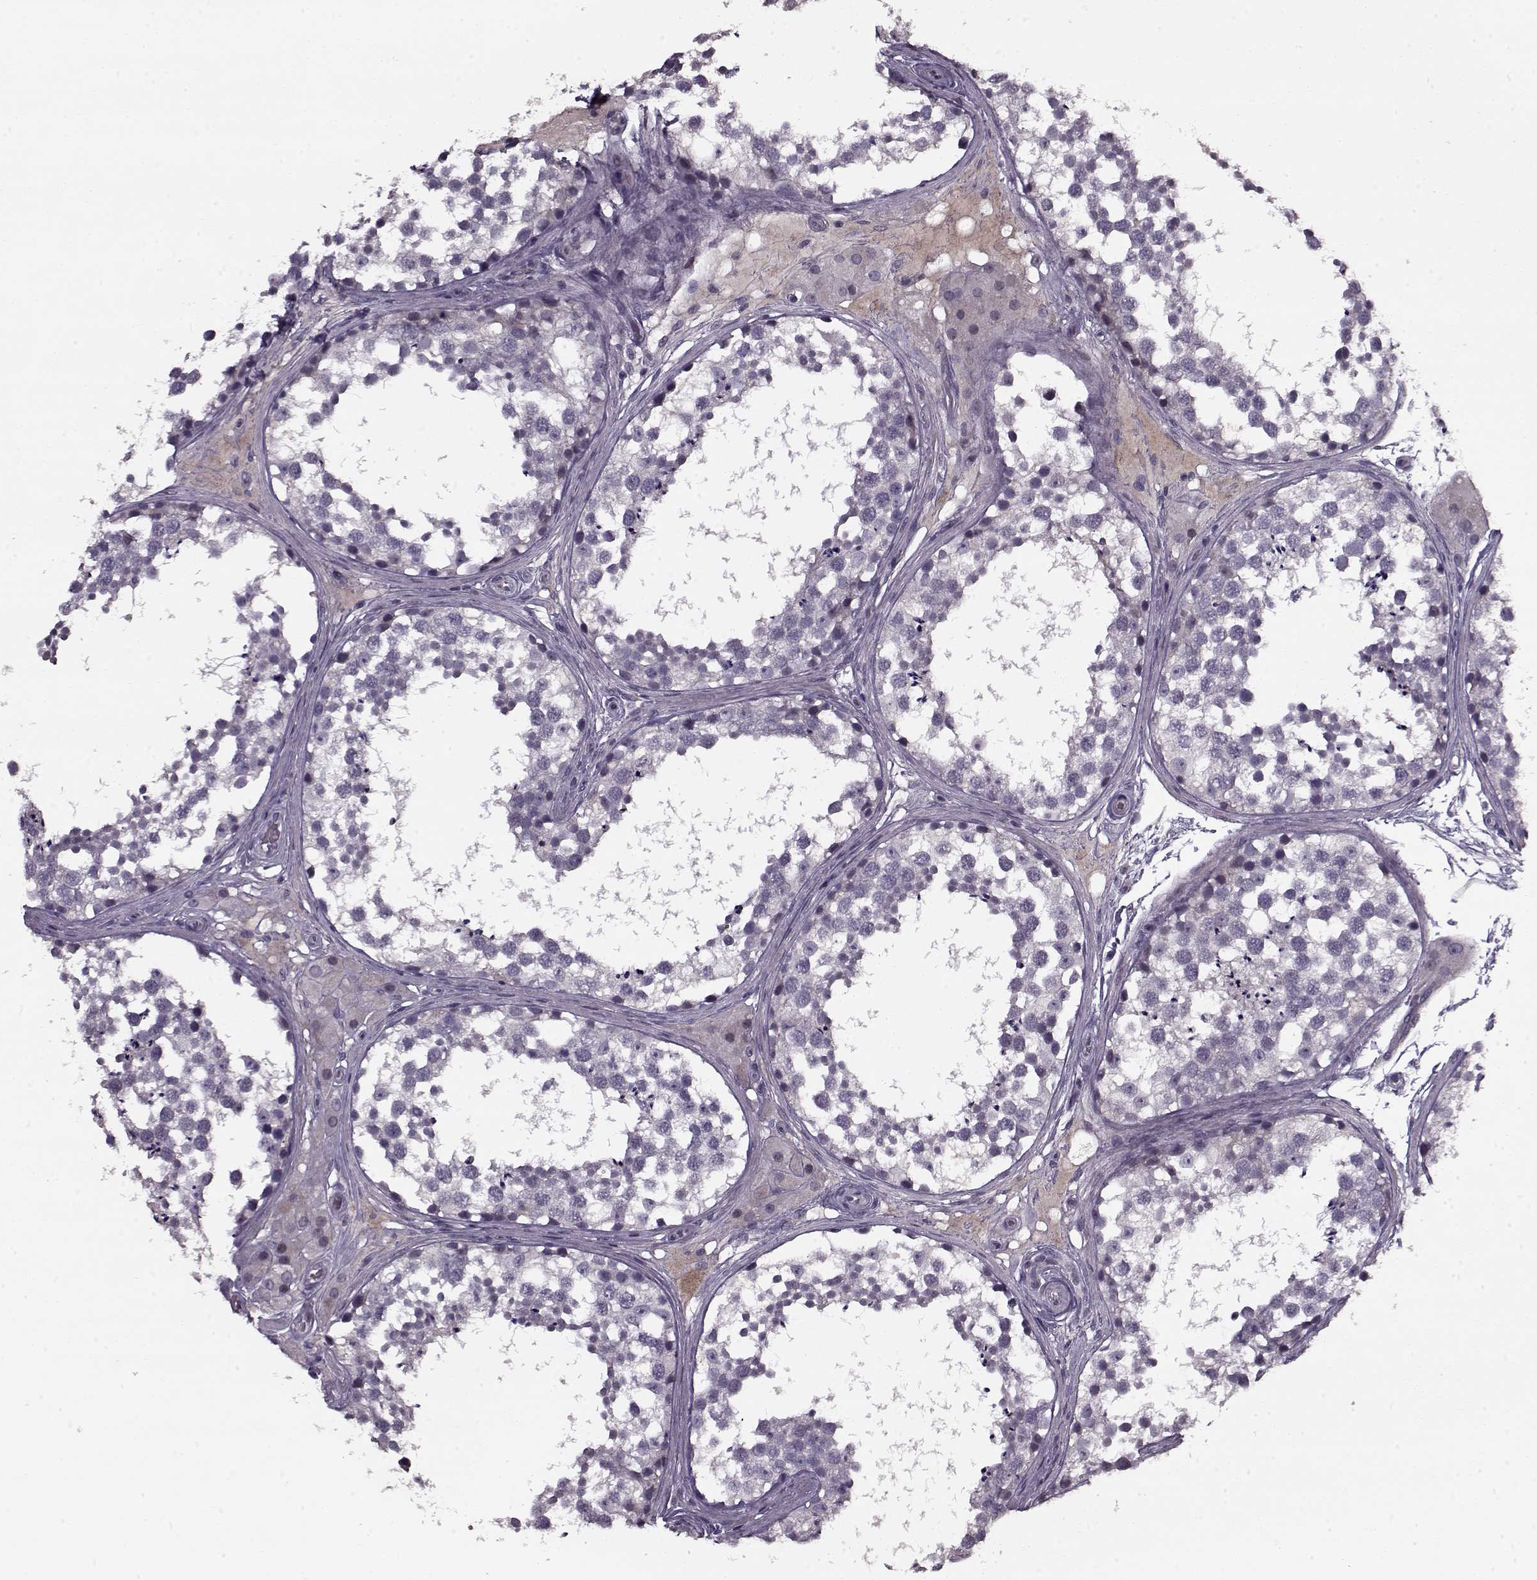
{"staining": {"intensity": "negative", "quantity": "none", "location": "none"}, "tissue": "testis", "cell_type": "Cells in seminiferous ducts", "image_type": "normal", "snomed": [{"axis": "morphology", "description": "Normal tissue, NOS"}, {"axis": "morphology", "description": "Seminoma, NOS"}, {"axis": "topography", "description": "Testis"}], "caption": "Testis stained for a protein using immunohistochemistry displays no staining cells in seminiferous ducts.", "gene": "KRT9", "patient": {"sex": "male", "age": 65}}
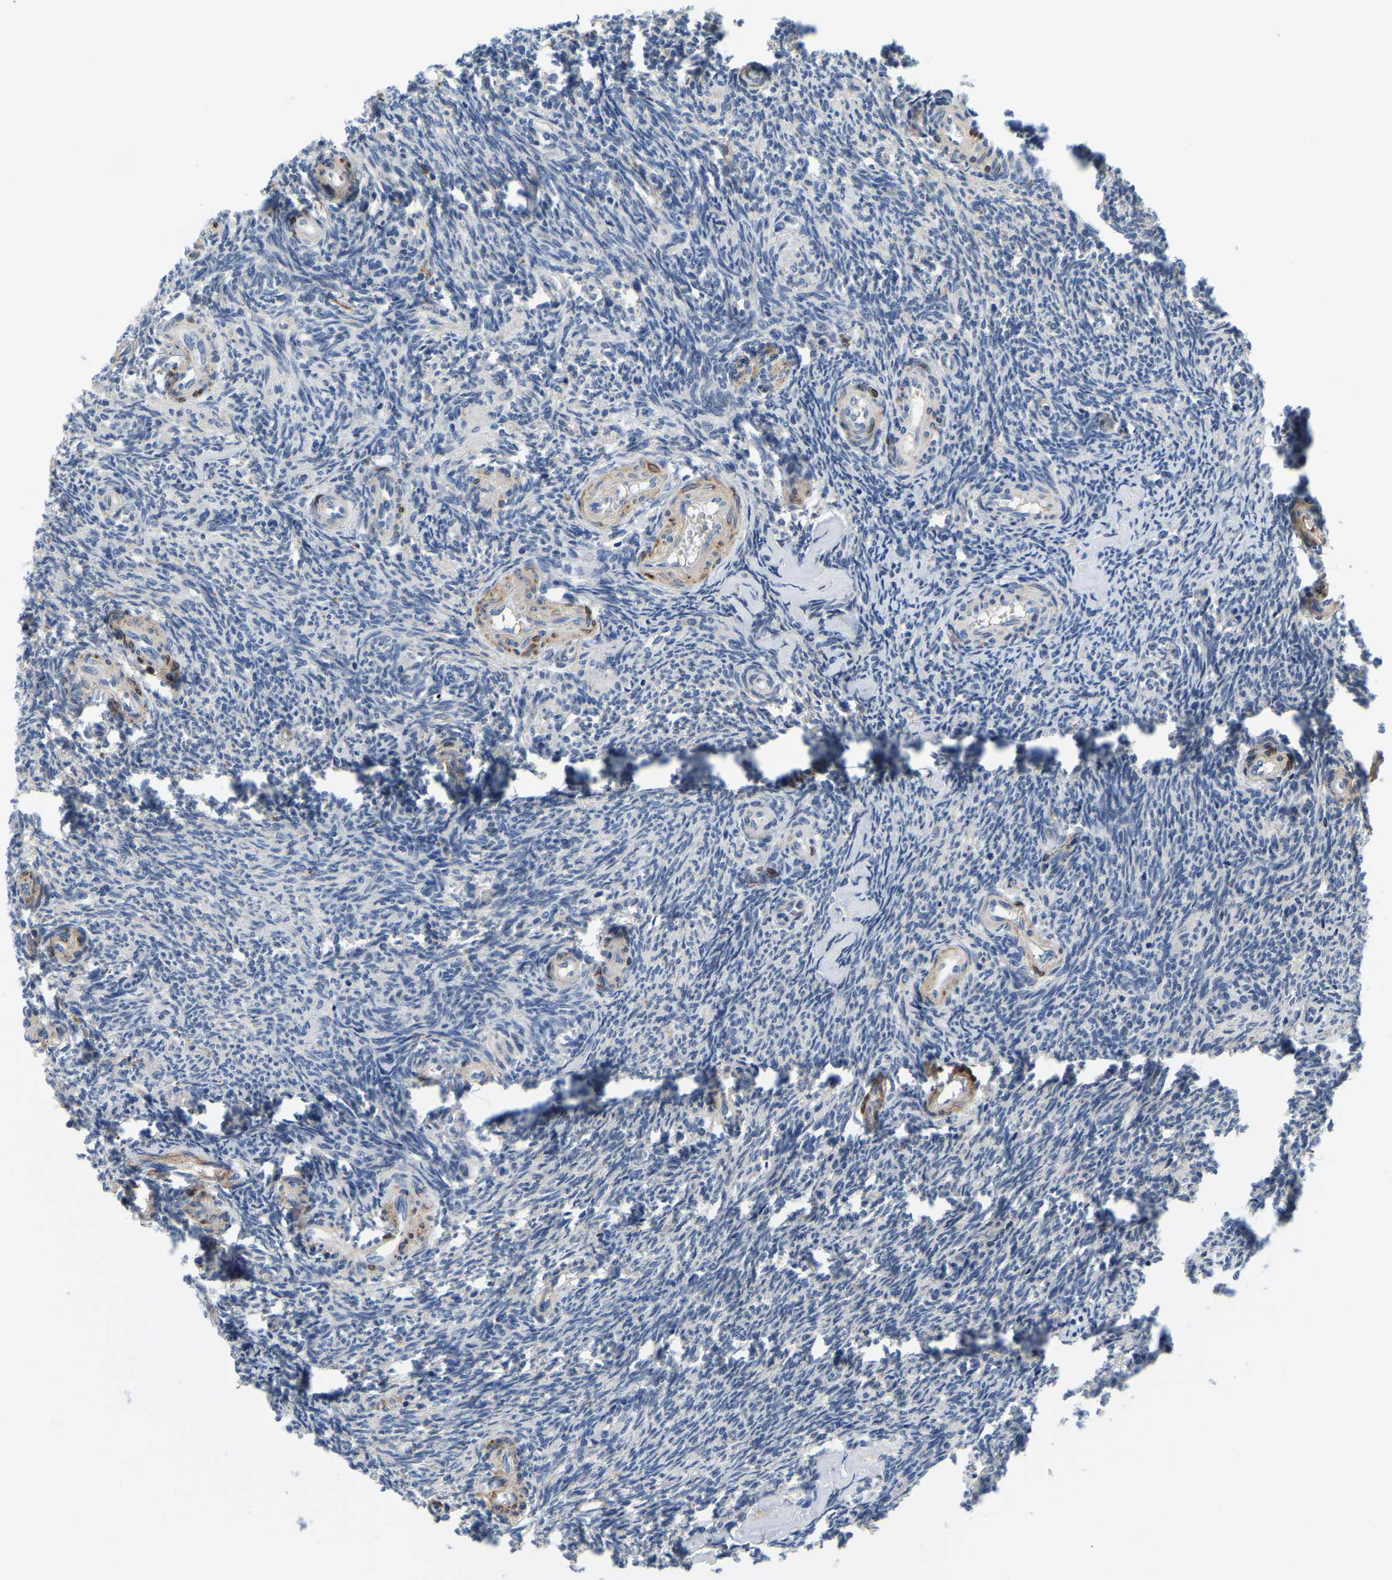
{"staining": {"intensity": "weak", "quantity": ">75%", "location": "cytoplasmic/membranous"}, "tissue": "ovary", "cell_type": "Follicle cells", "image_type": "normal", "snomed": [{"axis": "morphology", "description": "Normal tissue, NOS"}, {"axis": "topography", "description": "Ovary"}], "caption": "This is a micrograph of immunohistochemistry (IHC) staining of normal ovary, which shows weak positivity in the cytoplasmic/membranous of follicle cells.", "gene": "LIAS", "patient": {"sex": "female", "age": 41}}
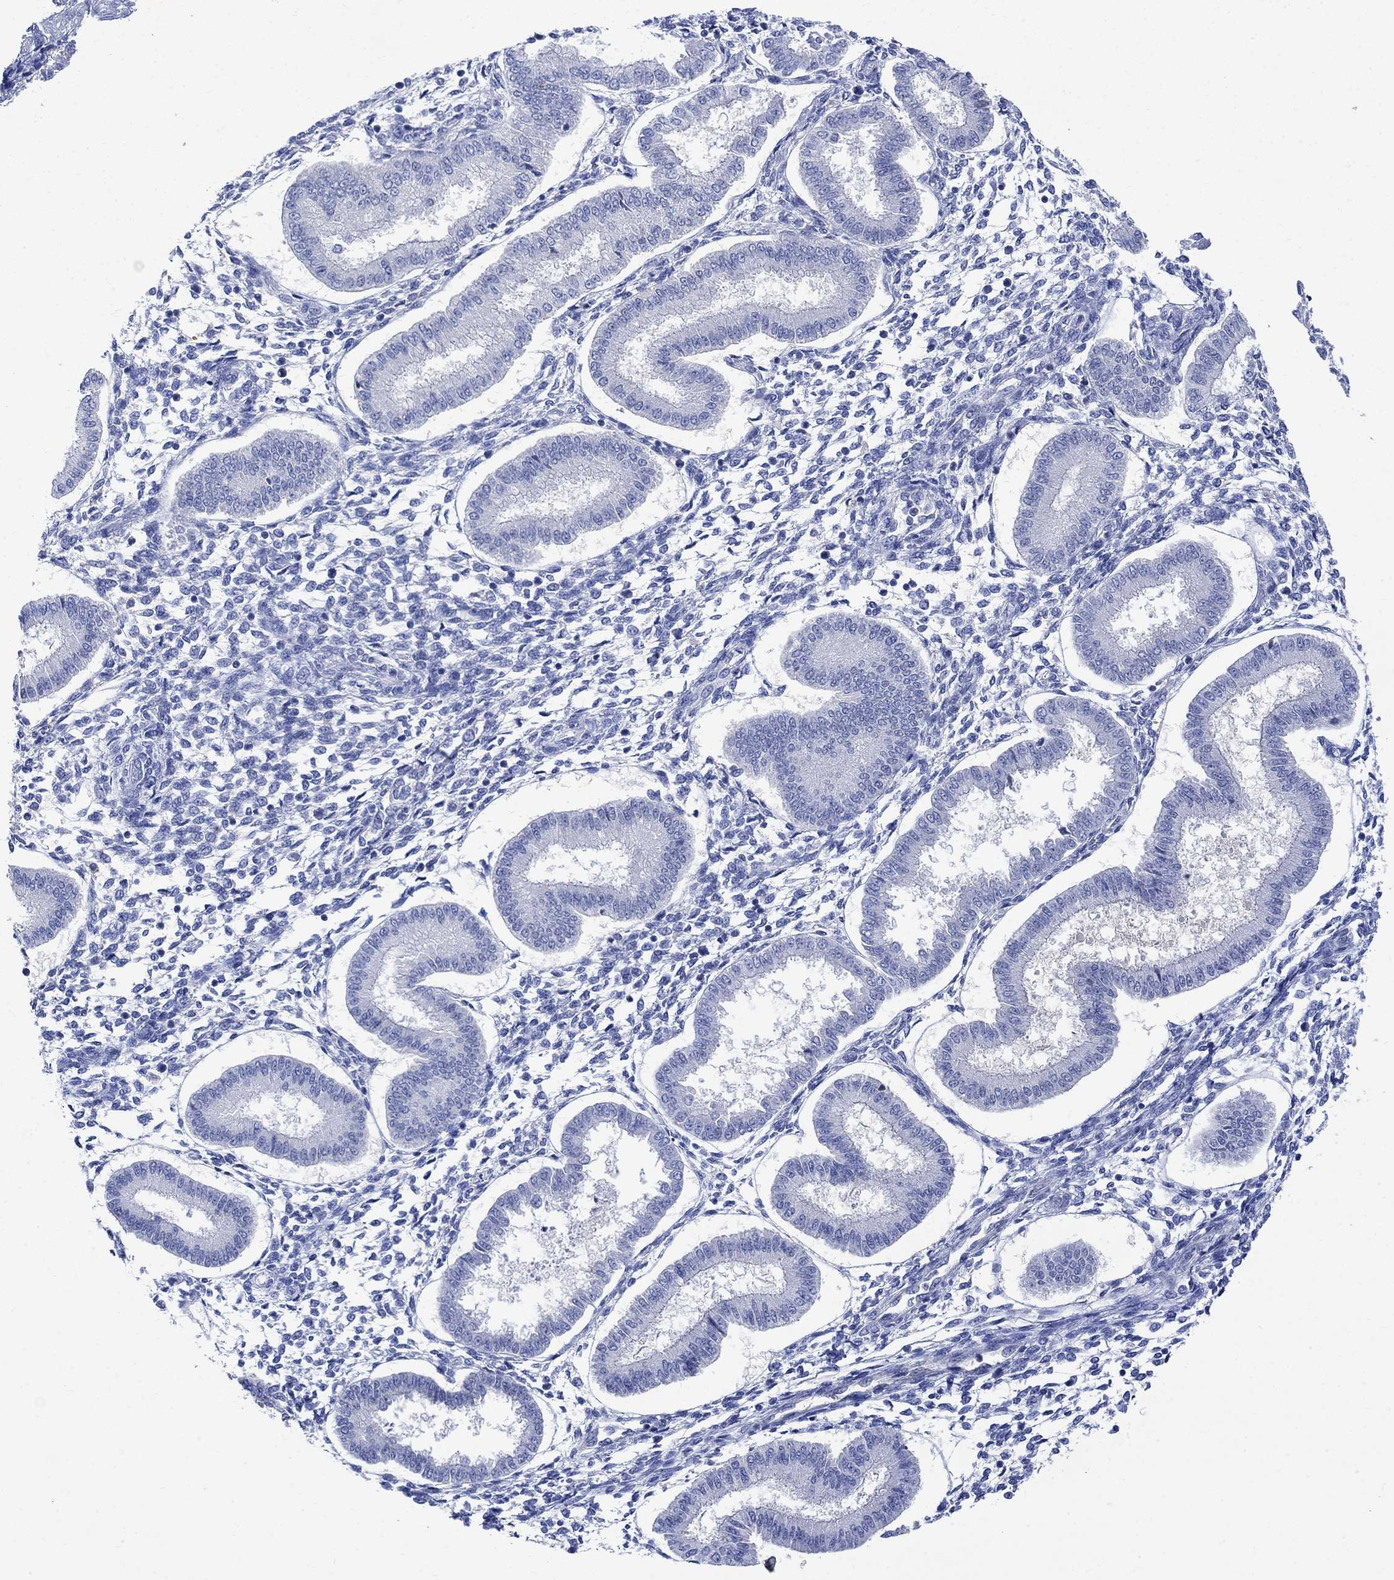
{"staining": {"intensity": "negative", "quantity": "none", "location": "none"}, "tissue": "endometrium", "cell_type": "Cells in endometrial stroma", "image_type": "normal", "snomed": [{"axis": "morphology", "description": "Normal tissue, NOS"}, {"axis": "topography", "description": "Endometrium"}], "caption": "This histopathology image is of unremarkable endometrium stained with immunohistochemistry (IHC) to label a protein in brown with the nuclei are counter-stained blue. There is no expression in cells in endometrial stroma.", "gene": "ARSK", "patient": {"sex": "female", "age": 43}}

Work required — Transcribe the whole listing, character for character, but not its images.

Written reply —
{"staining": {"intensity": "negative", "quantity": "none", "location": "none"}, "tissue": "testis", "cell_type": "Cells in seminiferous ducts", "image_type": "normal", "snomed": [{"axis": "morphology", "description": "Normal tissue, NOS"}, {"axis": "morphology", "description": "Seminoma, NOS"}, {"axis": "topography", "description": "Testis"}], "caption": "Testis stained for a protein using immunohistochemistry displays no staining cells in seminiferous ducts.", "gene": "KRT9", "patient": {"sex": "male", "age": 65}}
{"staining": {"intensity": "weak", "quantity": ">75%", "location": "cytoplasmic/membranous"}, "tissue": "ovary", "cell_type": "Follicle cells", "image_type": "normal", "snomed": [{"axis": "morphology", "description": "Normal tissue, NOS"}, {"axis": "topography", "description": "Ovary"}], "caption": "This is a micrograph of immunohistochemistry (IHC) staining of normal ovary, which shows weak positivity in the cytoplasmic/membranous of follicle cells.", "gene": "LIAS", "patient": {"sex": "female", "age": 41}}
{"staining": {"intensity": "negative", "quantity": "none", "location": "none"}, "tissue": "endometrium", "cell_type": "Cells in endometrial stroma", "image_type": "normal", "snomed": [{"axis": "morphology", "description": "Normal tissue, NOS"}, {"axis": "topography", "description": "Endometrium"}], "caption": "This histopathology image is of unremarkable endometrium stained with immunohistochemistry (IHC) to label a protein in brown with the nuclei are counter-stained blue. There is no expression in cells in endometrial stroma.", "gene": "ARSK", "patient": {"sex": "female", "age": 43}}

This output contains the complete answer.